Instructions for the task> The reply should hold only the lines from the one with "Rendered at 1754 by 1241 pixels." through the end of the data, each given exactly.

Excerpted data>
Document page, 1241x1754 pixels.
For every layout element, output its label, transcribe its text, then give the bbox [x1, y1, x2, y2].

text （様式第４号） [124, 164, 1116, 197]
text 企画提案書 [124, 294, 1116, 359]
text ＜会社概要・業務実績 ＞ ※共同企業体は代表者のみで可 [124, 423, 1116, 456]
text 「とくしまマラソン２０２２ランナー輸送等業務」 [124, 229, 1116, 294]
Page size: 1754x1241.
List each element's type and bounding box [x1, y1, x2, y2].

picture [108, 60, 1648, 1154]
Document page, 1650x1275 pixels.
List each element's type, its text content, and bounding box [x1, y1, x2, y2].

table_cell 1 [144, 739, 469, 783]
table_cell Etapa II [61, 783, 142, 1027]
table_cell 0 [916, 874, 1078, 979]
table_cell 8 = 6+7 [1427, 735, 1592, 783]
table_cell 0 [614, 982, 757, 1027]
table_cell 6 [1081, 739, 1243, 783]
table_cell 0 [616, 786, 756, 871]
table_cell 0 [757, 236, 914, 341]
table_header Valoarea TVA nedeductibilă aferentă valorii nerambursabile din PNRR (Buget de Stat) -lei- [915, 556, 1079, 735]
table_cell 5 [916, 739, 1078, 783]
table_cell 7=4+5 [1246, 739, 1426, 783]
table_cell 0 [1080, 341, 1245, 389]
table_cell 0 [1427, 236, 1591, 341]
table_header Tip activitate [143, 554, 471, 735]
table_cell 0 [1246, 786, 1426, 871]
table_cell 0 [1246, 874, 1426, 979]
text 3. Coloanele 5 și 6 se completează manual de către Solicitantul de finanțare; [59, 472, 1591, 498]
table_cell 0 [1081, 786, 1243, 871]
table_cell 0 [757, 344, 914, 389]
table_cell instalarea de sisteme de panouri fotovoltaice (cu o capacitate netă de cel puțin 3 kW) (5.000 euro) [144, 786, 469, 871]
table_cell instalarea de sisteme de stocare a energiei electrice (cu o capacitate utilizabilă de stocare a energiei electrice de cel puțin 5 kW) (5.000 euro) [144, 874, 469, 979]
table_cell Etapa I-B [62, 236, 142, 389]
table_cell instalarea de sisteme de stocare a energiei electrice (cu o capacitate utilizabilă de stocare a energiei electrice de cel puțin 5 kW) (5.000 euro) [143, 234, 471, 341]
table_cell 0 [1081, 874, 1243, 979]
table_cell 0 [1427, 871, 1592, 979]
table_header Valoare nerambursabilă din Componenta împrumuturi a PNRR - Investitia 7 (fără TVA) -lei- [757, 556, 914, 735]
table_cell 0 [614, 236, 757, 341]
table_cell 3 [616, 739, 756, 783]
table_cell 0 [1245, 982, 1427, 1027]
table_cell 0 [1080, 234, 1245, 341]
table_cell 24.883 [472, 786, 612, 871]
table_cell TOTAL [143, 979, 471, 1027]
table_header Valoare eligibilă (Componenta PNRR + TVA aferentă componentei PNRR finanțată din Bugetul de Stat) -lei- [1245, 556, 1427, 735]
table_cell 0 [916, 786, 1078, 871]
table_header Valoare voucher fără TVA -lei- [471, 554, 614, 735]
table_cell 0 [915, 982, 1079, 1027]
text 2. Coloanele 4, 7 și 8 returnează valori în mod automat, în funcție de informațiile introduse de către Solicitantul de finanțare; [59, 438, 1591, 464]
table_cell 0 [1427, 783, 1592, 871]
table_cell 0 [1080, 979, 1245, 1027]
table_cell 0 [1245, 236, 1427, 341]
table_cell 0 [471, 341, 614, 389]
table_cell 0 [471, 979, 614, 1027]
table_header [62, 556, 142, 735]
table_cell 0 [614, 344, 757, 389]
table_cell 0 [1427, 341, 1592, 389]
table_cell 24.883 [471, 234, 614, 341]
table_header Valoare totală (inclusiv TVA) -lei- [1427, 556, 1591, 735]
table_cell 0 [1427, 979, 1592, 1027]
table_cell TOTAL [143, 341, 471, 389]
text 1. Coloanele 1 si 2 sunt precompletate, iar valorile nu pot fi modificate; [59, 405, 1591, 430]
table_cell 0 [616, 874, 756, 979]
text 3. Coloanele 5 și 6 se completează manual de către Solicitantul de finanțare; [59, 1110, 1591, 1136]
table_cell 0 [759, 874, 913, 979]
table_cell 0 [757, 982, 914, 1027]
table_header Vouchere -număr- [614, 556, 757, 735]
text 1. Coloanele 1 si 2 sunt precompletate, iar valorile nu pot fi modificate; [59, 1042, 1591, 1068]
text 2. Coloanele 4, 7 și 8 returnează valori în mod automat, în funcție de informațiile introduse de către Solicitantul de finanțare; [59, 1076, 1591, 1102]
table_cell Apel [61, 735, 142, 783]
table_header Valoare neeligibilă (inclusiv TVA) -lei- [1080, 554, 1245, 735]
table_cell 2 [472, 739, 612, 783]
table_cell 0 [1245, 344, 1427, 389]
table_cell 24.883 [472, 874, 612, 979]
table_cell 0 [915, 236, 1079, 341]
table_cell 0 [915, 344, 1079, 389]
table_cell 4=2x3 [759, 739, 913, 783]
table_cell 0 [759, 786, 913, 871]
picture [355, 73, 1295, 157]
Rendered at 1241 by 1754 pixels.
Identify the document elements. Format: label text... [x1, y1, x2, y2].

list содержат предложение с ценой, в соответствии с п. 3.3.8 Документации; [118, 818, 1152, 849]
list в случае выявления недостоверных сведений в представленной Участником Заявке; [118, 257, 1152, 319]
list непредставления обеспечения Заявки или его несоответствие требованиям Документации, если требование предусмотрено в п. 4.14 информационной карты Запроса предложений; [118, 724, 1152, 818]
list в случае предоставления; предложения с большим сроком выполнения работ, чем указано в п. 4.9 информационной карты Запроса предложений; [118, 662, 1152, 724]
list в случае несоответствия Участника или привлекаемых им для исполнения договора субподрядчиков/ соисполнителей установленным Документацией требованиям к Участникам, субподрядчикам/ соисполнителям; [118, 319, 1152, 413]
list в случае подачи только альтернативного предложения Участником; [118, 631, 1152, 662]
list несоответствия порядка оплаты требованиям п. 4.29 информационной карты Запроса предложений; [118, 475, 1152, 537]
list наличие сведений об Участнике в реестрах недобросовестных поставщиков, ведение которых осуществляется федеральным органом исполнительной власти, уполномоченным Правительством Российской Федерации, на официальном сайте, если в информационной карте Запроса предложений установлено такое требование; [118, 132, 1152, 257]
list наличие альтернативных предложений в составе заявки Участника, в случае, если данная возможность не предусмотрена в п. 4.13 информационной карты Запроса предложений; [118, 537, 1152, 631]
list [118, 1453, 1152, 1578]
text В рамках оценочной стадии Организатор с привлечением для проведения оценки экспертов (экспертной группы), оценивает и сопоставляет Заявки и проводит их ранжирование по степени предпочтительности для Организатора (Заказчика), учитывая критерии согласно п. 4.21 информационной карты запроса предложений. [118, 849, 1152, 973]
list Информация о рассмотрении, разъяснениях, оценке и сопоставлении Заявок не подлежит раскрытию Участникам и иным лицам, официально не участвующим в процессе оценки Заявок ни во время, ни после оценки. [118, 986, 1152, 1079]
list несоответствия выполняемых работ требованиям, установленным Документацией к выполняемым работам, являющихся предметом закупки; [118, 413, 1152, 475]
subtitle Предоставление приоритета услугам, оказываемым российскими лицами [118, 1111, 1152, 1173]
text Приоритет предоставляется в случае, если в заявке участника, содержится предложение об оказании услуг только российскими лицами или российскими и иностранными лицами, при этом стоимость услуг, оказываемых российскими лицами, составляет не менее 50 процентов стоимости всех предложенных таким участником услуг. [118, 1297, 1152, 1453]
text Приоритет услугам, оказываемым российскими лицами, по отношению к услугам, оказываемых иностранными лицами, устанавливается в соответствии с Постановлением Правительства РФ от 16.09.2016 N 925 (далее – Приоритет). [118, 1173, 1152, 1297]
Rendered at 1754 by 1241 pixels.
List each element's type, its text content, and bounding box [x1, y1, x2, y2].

Reply>
Rendered at 1754 by 1241 pixels.
List each element's type, its text content, and bounding box [x1, y1, x2, y2].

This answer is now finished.